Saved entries
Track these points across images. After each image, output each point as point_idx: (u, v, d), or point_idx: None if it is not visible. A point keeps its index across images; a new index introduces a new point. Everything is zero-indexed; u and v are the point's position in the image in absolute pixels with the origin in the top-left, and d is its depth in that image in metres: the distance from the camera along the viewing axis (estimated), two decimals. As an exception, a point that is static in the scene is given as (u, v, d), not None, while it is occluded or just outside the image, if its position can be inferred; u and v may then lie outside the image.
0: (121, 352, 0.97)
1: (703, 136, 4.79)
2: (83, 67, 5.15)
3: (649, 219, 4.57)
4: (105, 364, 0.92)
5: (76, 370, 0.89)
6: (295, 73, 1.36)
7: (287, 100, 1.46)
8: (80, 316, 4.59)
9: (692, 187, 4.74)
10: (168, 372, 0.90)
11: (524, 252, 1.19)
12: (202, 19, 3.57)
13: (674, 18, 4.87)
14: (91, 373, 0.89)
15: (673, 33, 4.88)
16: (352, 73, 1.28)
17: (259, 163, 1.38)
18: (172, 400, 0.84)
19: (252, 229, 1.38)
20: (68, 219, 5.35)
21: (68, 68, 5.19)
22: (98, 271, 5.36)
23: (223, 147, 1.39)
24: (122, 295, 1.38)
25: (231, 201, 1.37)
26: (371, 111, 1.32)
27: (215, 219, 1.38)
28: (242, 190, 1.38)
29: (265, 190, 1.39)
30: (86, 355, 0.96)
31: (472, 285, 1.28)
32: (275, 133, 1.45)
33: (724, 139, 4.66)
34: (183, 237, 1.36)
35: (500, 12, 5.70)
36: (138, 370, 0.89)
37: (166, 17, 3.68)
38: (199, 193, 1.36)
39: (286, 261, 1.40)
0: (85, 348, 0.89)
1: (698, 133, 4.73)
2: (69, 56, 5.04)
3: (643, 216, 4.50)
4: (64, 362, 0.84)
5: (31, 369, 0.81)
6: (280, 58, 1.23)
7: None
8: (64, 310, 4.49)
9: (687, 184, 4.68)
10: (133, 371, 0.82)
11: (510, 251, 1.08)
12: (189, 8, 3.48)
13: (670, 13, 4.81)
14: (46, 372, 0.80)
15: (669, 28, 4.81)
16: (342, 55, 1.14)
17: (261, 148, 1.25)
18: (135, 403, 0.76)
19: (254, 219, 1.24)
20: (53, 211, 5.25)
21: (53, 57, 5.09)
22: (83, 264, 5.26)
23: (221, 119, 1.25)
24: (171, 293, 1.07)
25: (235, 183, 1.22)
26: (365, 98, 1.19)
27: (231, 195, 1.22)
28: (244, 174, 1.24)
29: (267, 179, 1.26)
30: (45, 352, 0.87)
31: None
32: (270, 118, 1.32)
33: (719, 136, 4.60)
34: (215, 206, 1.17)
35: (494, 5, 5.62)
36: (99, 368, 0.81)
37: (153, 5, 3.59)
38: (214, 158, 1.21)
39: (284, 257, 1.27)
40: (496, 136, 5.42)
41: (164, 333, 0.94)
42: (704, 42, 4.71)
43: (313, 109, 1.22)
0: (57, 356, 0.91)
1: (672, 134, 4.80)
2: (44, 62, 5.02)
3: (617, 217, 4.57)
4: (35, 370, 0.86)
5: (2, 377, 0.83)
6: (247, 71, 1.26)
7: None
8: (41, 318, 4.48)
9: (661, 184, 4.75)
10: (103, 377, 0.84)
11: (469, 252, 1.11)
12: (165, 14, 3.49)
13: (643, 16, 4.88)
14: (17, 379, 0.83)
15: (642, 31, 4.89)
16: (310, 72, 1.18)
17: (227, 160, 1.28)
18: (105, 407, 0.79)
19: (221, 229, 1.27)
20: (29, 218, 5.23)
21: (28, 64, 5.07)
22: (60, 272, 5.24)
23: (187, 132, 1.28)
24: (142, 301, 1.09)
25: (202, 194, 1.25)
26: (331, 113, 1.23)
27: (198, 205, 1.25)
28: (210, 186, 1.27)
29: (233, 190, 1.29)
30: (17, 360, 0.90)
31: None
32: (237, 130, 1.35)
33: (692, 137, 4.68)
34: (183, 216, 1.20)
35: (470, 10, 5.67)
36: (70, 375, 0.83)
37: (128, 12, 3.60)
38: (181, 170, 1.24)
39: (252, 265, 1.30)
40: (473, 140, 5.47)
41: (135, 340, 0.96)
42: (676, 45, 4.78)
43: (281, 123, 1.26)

§ **PROBLEM STATEMENT**:
Only an exact retyping of the full data will do.

§ **REPLY TO THE EXERCISE**:
Track these points across images. After each image, output each point as point_idx: (u, v, d), or point_idx: None if it is not visible. A point keeps its index across images; a new index introduces a new point. Everything is zero-indexed; u and v are the point's position in the image in absolute pixels with the origin in the top-left, and d is its depth in that image in metres: the distance from the camera along the viewing axis (estimated), two decimals. As an exception, a point that is static in the scene is given as (u, v, d), not None, while it is occluded or just outside the image, if its position can be inferred; u and v may then lie outside the image.
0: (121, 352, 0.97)
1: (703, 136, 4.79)
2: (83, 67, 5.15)
3: (649, 219, 4.57)
4: (105, 364, 0.92)
5: (76, 370, 0.89)
6: (295, 73, 1.36)
7: (287, 100, 1.46)
8: (80, 316, 4.59)
9: (692, 187, 4.74)
10: (168, 372, 0.90)
11: (524, 252, 1.19)
12: (202, 19, 3.57)
13: (674, 18, 4.87)
14: (91, 373, 0.89)
15: (673, 33, 4.88)
16: (352, 73, 1.28)
17: (259, 163, 1.38)
18: (172, 400, 0.84)
19: (252, 229, 1.38)
20: (68, 219, 5.35)
21: (68, 68, 5.19)
22: (98, 271, 5.36)
23: (223, 147, 1.39)
24: (122, 295, 1.38)
25: (231, 201, 1.37)
26: (371, 111, 1.32)
27: (215, 219, 1.38)
28: (242, 190, 1.38)
29: (265, 190, 1.39)
30: (86, 355, 0.96)
31: (472, 285, 1.28)
32: (275, 133, 1.45)
33: (724, 139, 4.66)
34: (183, 237, 1.36)
35: (500, 12, 5.70)
36: (138, 370, 0.89)
37: (166, 17, 3.68)
38: (199, 193, 1.36)
39: (286, 261, 1.40)
0: (85, 348, 0.89)
1: (698, 133, 4.73)
2: (69, 56, 5.04)
3: (643, 216, 4.50)
4: (64, 362, 0.84)
5: (31, 369, 0.81)
6: (280, 58, 1.23)
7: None
8: (64, 310, 4.49)
9: (687, 184, 4.68)
10: (133, 371, 0.82)
11: (510, 251, 1.08)
12: (189, 8, 3.48)
13: (670, 13, 4.81)
14: (46, 372, 0.80)
15: (669, 28, 4.81)
16: (342, 55, 1.14)
17: (261, 148, 1.25)
18: (135, 403, 0.76)
19: (254, 219, 1.24)
20: (53, 211, 5.25)
21: (53, 57, 5.09)
22: (83, 264, 5.26)
23: (221, 119, 1.25)
24: (171, 293, 1.07)
25: (235, 183, 1.22)
26: (365, 98, 1.19)
27: (231, 195, 1.22)
28: (244, 174, 1.24)
29: (267, 179, 1.26)
30: (45, 352, 0.87)
31: None
32: (270, 118, 1.32)
33: (719, 136, 4.60)
34: (215, 206, 1.17)
35: (494, 5, 5.62)
36: (99, 368, 0.81)
37: (153, 5, 3.59)
38: (214, 158, 1.21)
39: (284, 257, 1.27)
40: (496, 136, 5.42)
41: (164, 333, 0.94)
42: (704, 42, 4.71)
43: (313, 109, 1.22)
0: (57, 356, 0.91)
1: (672, 134, 4.80)
2: (44, 62, 5.02)
3: (617, 217, 4.57)
4: (35, 370, 0.86)
5: (2, 377, 0.83)
6: (247, 71, 1.26)
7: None
8: (41, 318, 4.48)
9: (661, 184, 4.75)
10: (103, 377, 0.84)
11: (469, 252, 1.11)
12: (165, 14, 3.49)
13: (643, 16, 4.88)
14: (17, 379, 0.83)
15: (642, 31, 4.89)
16: (310, 72, 1.18)
17: (227, 160, 1.28)
18: (105, 407, 0.79)
19: (221, 229, 1.27)
20: (29, 218, 5.23)
21: (28, 64, 5.07)
22: (60, 272, 5.24)
23: (187, 132, 1.28)
24: (142, 301, 1.09)
25: (202, 194, 1.25)
26: (331, 113, 1.23)
27: (198, 205, 1.25)
28: (210, 186, 1.27)
29: (233, 190, 1.29)
30: (17, 360, 0.90)
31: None
32: (237, 130, 1.35)
33: (692, 137, 4.68)
34: (183, 216, 1.20)
35: (470, 10, 5.67)
36: (70, 375, 0.83)
37: (128, 12, 3.60)
38: (181, 170, 1.24)
39: (252, 265, 1.30)
40: (473, 140, 5.47)
41: (135, 340, 0.96)
42: (676, 45, 4.78)
43: (281, 123, 1.26)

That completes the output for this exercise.